The value of the currency in our pockets continually fluctuates based on world events. For example, immediately after the UK announced its intention to leave the European Union in June 2016, the pound fell in value against the dollar from $1.42/£1 to $1.36/£1. Although this may seem like an abstract price movement for an ordinary member of the public, the price movement of currencies can actually have a significant impact on our investments.
Why Do Currencies Change Value?
The value of a currency is affected by a variety of variables. However, chiefly, the exchange rate of two currencies fluctuates depending on levels of supply and demand. This is often determined by the rate of inflation, the monetary policy of that country, and the country’s political and economic conditions, as well as a number of other factors. A stronger economy generally implies a stronger currency, as strong economic performance makes global investors more inclined to buy assets denominated in that currency.
However, it should also be noted that all of these factors create a level of systematic and unsystematic risk for investors, as many of these political announcements and policy decisions can be hard to predict.
How Do Changing Currency Prices Impact My Investments?
Forex traders are directly exposed to fluctuations in currency prices.

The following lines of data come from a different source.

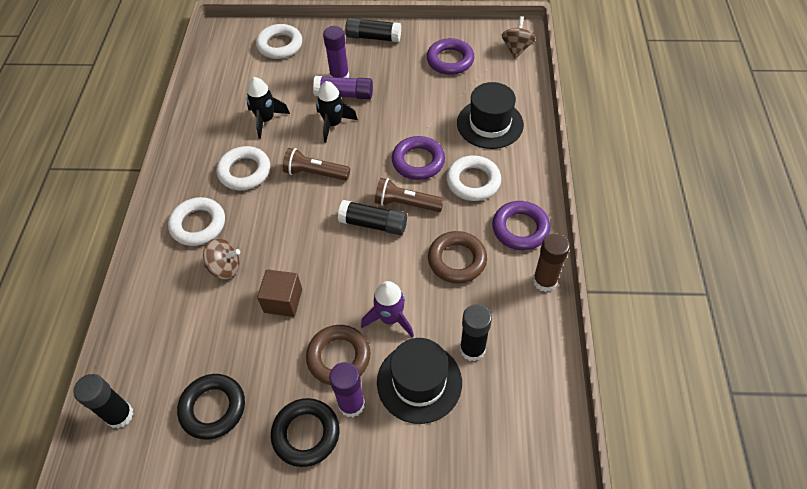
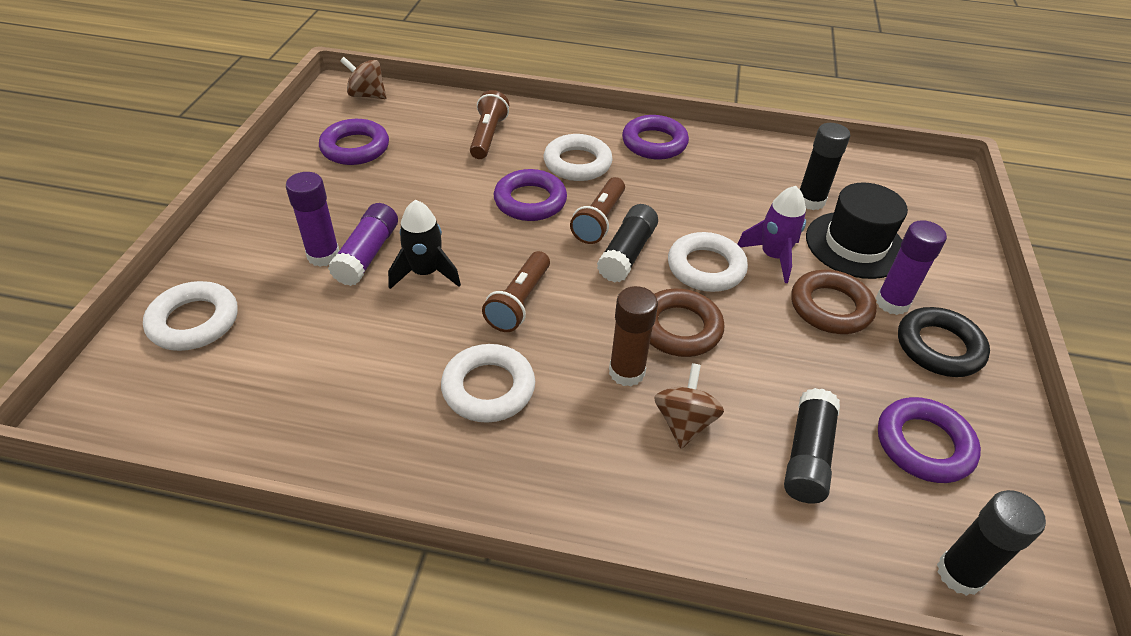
camera: 85 degrees left, 10 degrees down
(198, 224) = (590, 458): white ring -> white ring (706, 268)
(213, 408) = (923, 445): black ring -> purple ring
(266, 120) = (378, 353): black rocket -> none
(283, 301) = (746, 356): brown cube -> none
(373, 37) = (256, 210): black glue stick -> black glue stick (807, 455)
(457, 260) = (692, 193): brown ring -> brown ring (679, 328)
(490, 124) = (488, 136): black hat -> brown flashlight
(544, 281) = (725, 140): brown glue stick -> brown glue stick (626, 372)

Currencies are bought and sold in pairs, which will then rise or fall in value against the other. In addition, in these trades, bought currencies earn interest while sold currencies impose interest.
But, you don’t need to be investing in the forex market for currency price movements to affect your investments, particularly if you invest in foreign stocks or bonds. This is because any profits or losses you make can be offset by a shift in the currency’s value against sterling.

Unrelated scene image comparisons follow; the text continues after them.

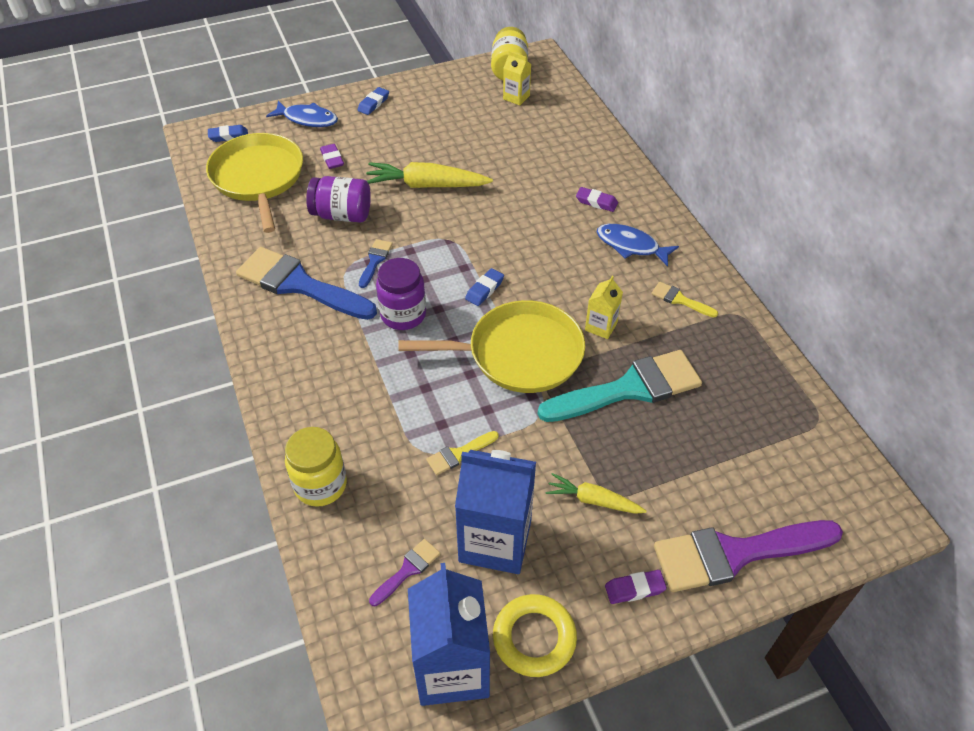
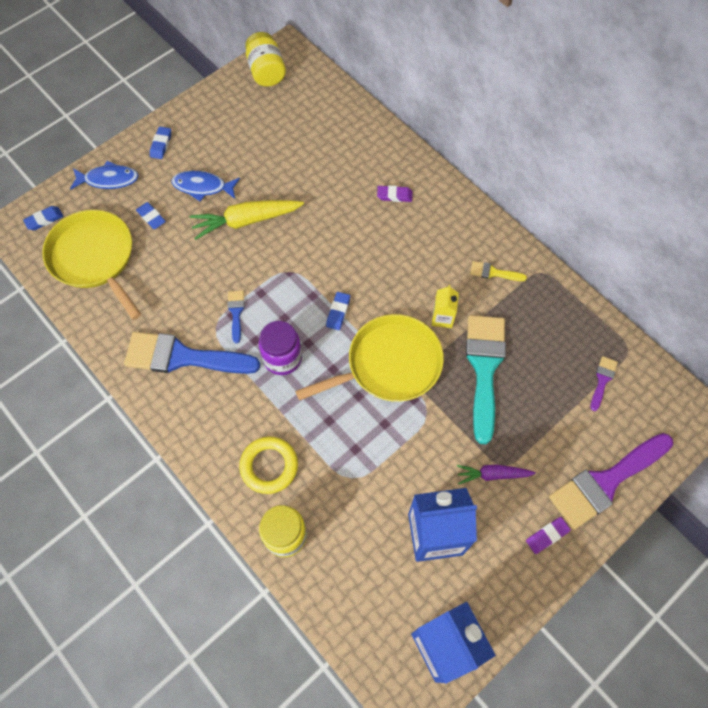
camera: 20 degrees left, 15 degrees up
(332, 159) = (151, 217): purple eraser -> blue eraser
(342, 215) = (187, 274): purple jar -> none
(408, 570) = (382, 581): purple brush -> purple brush (602, 380)
(458, 454) = (379, 471): yellow brush -> none
(516, 97) = (285, 101): yellow carton -> none
(534, 638) = (492, 600): yellow ring -> yellow ring (269, 466)
(593, 500) = (492, 474): yellow carrot -> purple carrot
(629, 388) = (484, 368): turquoise brush -> turquoise brush turned 45 degrees counterclockwise
(631, 246) = (438, 231): blue fish -> blue fish (203, 187)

For example, if you buy shares in a European firm worth €5 per share and the exchange rate is €1.5/£1, each share is worth £3.33. Should you buy 50 shares, you will pay £166.50. If, one year later, the share price remains €5 but the exchange rate changes to €1.34/£1, your shares will be worth £186.56, meaning you have made £20.06 as a direct result of fluctuating currency prices.

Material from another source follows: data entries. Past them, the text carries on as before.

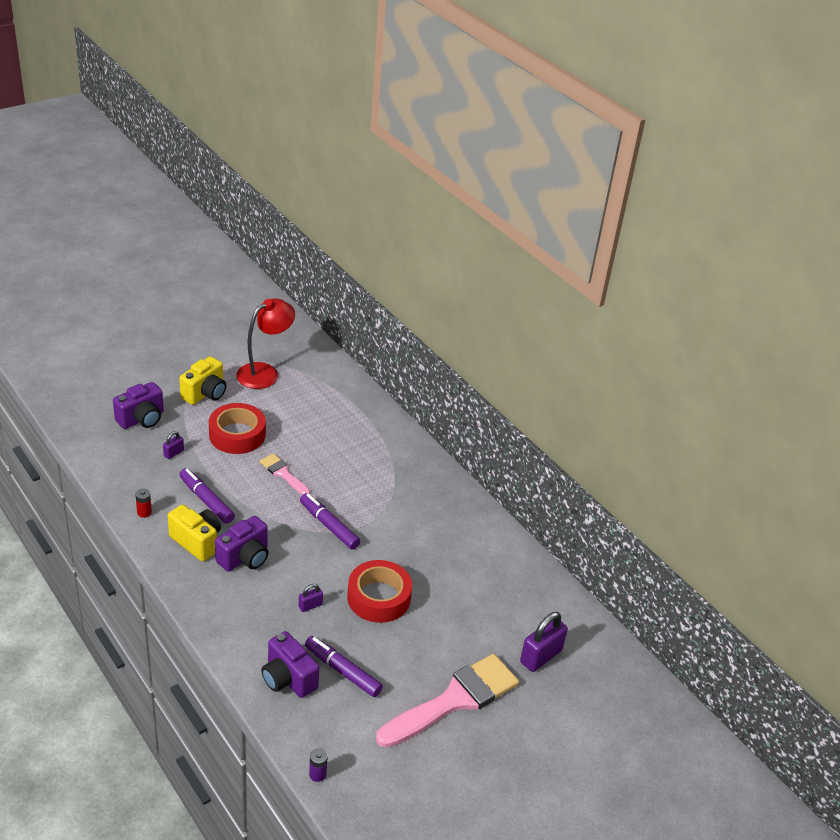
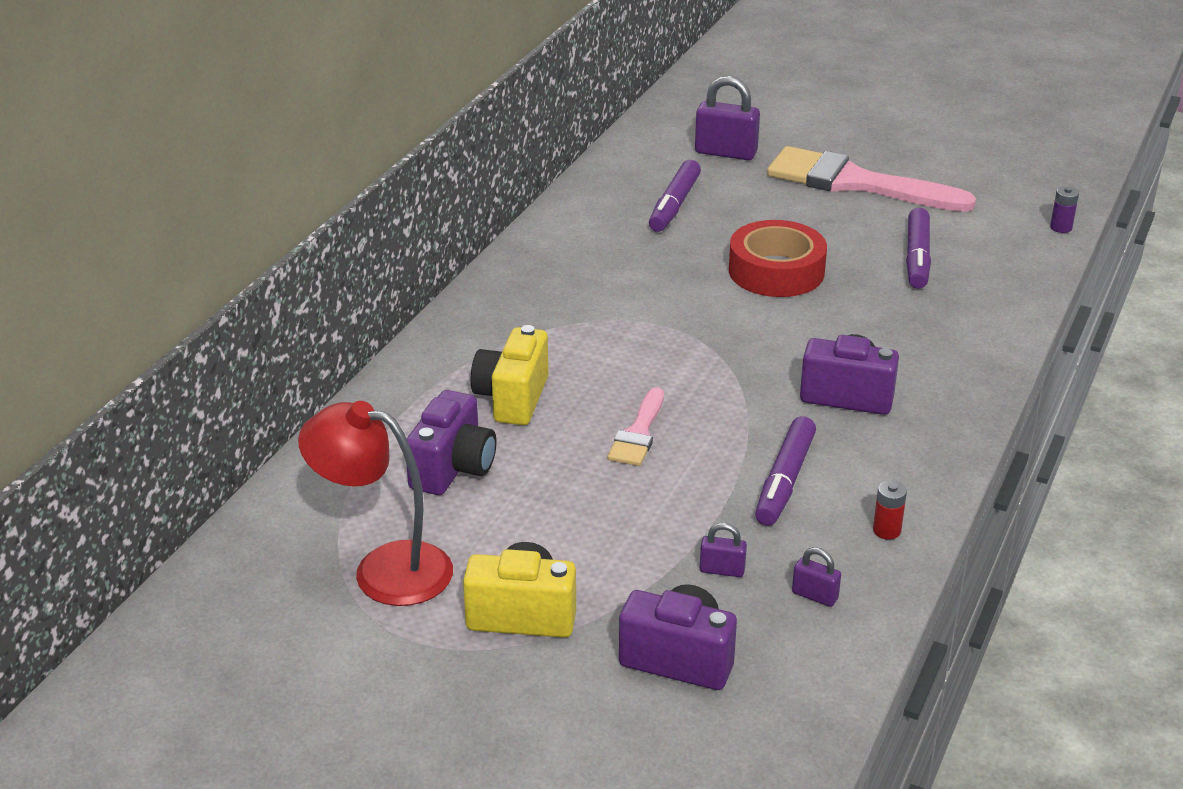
camera: 115 degrees left, 5 degrees down
(197, 542) = (874, 450): yellow camera -> yellow camera (512, 399)
(237, 435) = (597, 521): red tape -> none
(288, 678) = (979, 287): purple camera -> purple camera (453, 468)
(310, 606) = (856, 313): purple padlock -> purple padlock (815, 595)
(329, 526) = (699, 351): purple marker -> purple marker (674, 205)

Likewise, even if you only hold UK assets, you’re exposed to fluctuating currency values, as many UK companies make their sales abroad, which leads to rising and falling profits when these deals are translated back into sterling.
How Do I Protect Myself from Fluctuating Currency Prices?
Currency price movements are incredibly difficult to predict, and although you can avoid direct exposure by not investing in the forex market, it’s incredibly difficult to avoid indirect exposure in other investments.
By diversifying your portfolio of investments to include small firms, blue-chip companies and overseas investments, you can help to mitigate some risk through geographic diversification. In addition, by spreading your investments out, losses in one market may be offset by good performance in another.
However, remember that if you buy shares in a foreign company, for example, you’re making investment decisions based on the company and the performance of the currency, so you’ll need to assess both factors before you invest.
By ensuring that your portfolio is diversified, you’ll be able to ensure that you’re not overly-exposed to a particular risk. However, before you make any investment decision, you should remember the potential impact of the risk caused by fluctuating currency prices. Overall, your level of exposure to currency risk is likely to be predicted by your risk tolerance level.